Bölüm 37 (Yıllar Sonra)

2.1K 68 11
                                    

-3 YIL SONRA-

Sultan Murad vefat etmiş yerine veliath şehzade Mehmed geçmişti. Mehmed 21 yaşındaydı. Mihrişah 50 yaşına girmişti. Bihter 30, Hürrem Şah ise 29 yaşındaydı. Bihter'in kızı torunu Dilruba ise 2, diğer torunu Asiye ise 3 yaşındaydı. Bahriye de 57 yaşındaydı. Rahmetli Billur'un dadısı Boncuk Kalfa ise Billur'un ölümünden 1 sene sonra vefat etmişti.

Hürrem Şah Mihrişah'ın dairesinde validesiyle sohbet ediyordu.

-Duyduğuma göre Rezzan yine bir tatsızlık çıkarmış validem.

-Çıkarmasa şaşardım zaten. Yeni cariyelerden biriyle kavgaya girişmiş.

-Hiç yakışıyormu ona? Karnı burnunda bir Padişah gözdesine yakışıyor mu bunlar?

-Zaten ilk günden gözüm tutmamıştı onu. Ama ne yapalım Mehmed sarhoş halde onu almıştı koynuna. Buna da şükür. Bir devlet şehzadesiz olur mu hiç? İnşallah erkek doğururda rahat bir nefes alırız.

-Hakkınız var validem.

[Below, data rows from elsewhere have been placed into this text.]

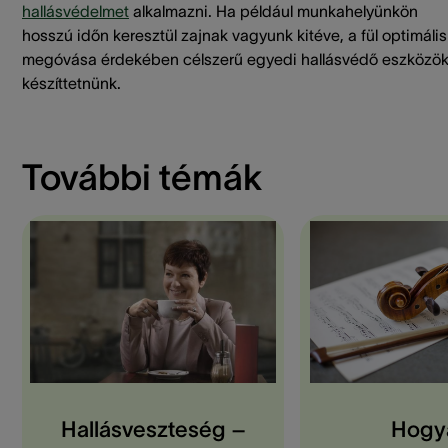
hallásvédelmet
alkalmazni. Ha például munkahelyünkön
hosszú időn keresztül zajnak vagyunk kitéve, a fül optimális
megóvása érdekében célszerű egyedi hallásvédő eszközök
készíttetnünk.
További témák
Hallásveszteség –
Hogy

Malum Billur'un ölümünden sonra hünkarımız cariyelere bakmaz oldu. İlk kez sarhoşluğu bir işe yaradı.

-Aman aman öyle konuşma Hürrem. Allah'dan her gün içmiyor. Ayda yılda bir içiyor. Çok kötü bir şey.

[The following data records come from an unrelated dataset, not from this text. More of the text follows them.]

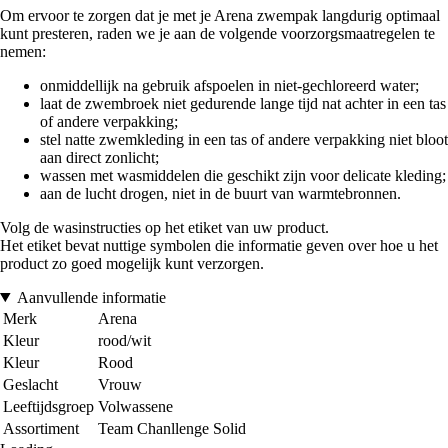
Om ervoor te zorgen dat je met je Arena zwempak langdurig optimaal
kunt presteren, raden we je aan de volgende voorzorgsmaatregelen te
nemen:
onmiddellijk na gebruik afspoelen in niet-gechloreerd water;
laat de zwembroek niet gedurende lange tijd nat achter in een tas
of andere verpakking;
stel natte zwemkleding in een tas of andere verpakking niet bloot
aan direct zonlicht;
wassen met wasmiddelen die geschikt zijn voor delicate kleding;
aan de lucht drogen, niet in de buurt van warmtebronnen.
Volg de wasinstructies op het etiket van uw product.
Het etiket bevat nuttige symbolen die informatie geven over hoe u het
product zo goed mogelijk kunt verzorgen.
Aanvullende informatie
Merk
Arena
Kleur
rood/wit
Kleur
Rood
Geslacht
Vrouw
Leeftijdsgroep
Volwassene
Assortiment
Team Chanllenge Solid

Birden aşağıdan, cariyeler taşlığından bir ses işittiler.

-Оставь меня в покое! Я иду домой! Мама! Папа! Иисус, помоги мне! (Bırakın beni! Evime gidicem! Anne! Baba! Yüce İsa yardım et bana!)

Mihrişah kapının yanında bekleyen cariyeye seslendi.

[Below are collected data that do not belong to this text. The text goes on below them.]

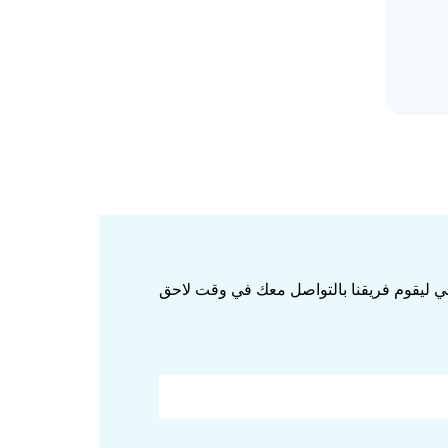
الي ليقوم فريقنا بالتواصل معك في وقت لاحق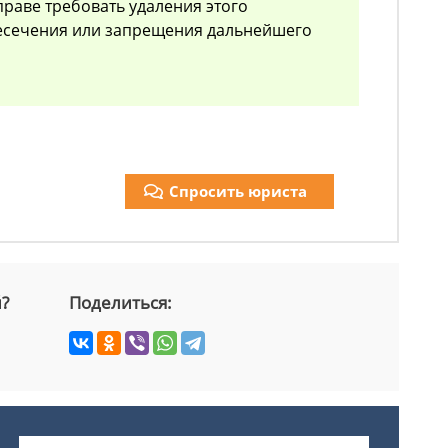
праве требовать удаления этого
ресечения или запрещения дальнейшего
Спросить юриста
й?
Поделиться: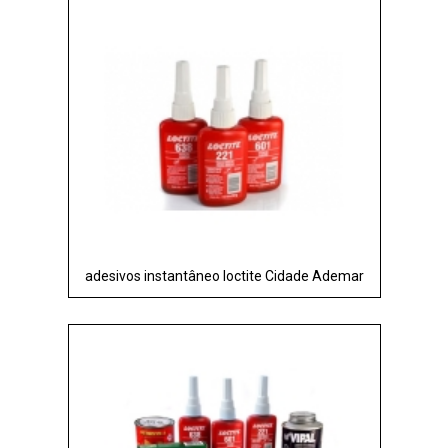
adesivos instantâneo loctite Cidade Ademar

-Gülhan git Bahriye Kalfayı çağır bana.

-Hemen validem.

Hemen sonra Bahriye gelmişti.

-Bahriye, nedir bu gürültü? Kimdi bağıran o densiz?

-Sultanım yeni gelen cariyelerden biri. Geçen gün Rezzan Hatun ile kavgaya tutuşan kız.

-Getir bakalım şu edepsizi. Derdi neymiş öğrenelim.

-Peki.

Kapı açıldı. İçeriye harem ağalarının kollarında çırpınan bir kız geldi. Mihrişah kızı şöyle bir süzdü. Tupturuncu kızıl saçları vardı. Okyanuz kadar mavi gözleri.. Düz, küçük bir burnu vardı.

-Успокойся. Не бойтесь. (Sakin ol. Korkmana gerek yok.)

Kız gözlerini Mihrişah'a dikti. Şaşırmıştı. Bu kadın nerden Rusça biliyordu? Tabi haremde cariyelere en az 5 dil öğretildiğini nerden bilecekti? Dahası Mihrişah'ın da bir zamanlar ondan farksız olduğunu da bilemezdi.

-Разве они говорят вам, кто я? (Benim kim olduğumu söylediler mi sana?)

-Да. Говорили, что она была матерью султана.(Evet. Padişahın annesi olduğunuzu söylediler.)

-Да. Как вы знаете, я Валиде Султан Mihrişah. Гарем, что от меня. Вы не делали штраф до гарема.(Evet.Bildiğin üzere Valide Mihrişah Sultan'ım ben. Harem benden sorulur. Sen gelene kadar haremi gayet iyi idare ediyorduk.)

Mihrişah güldü.

-Но когда вы выходите из гарема собрались.(Lakin sen gelince harem birbirine girdi.)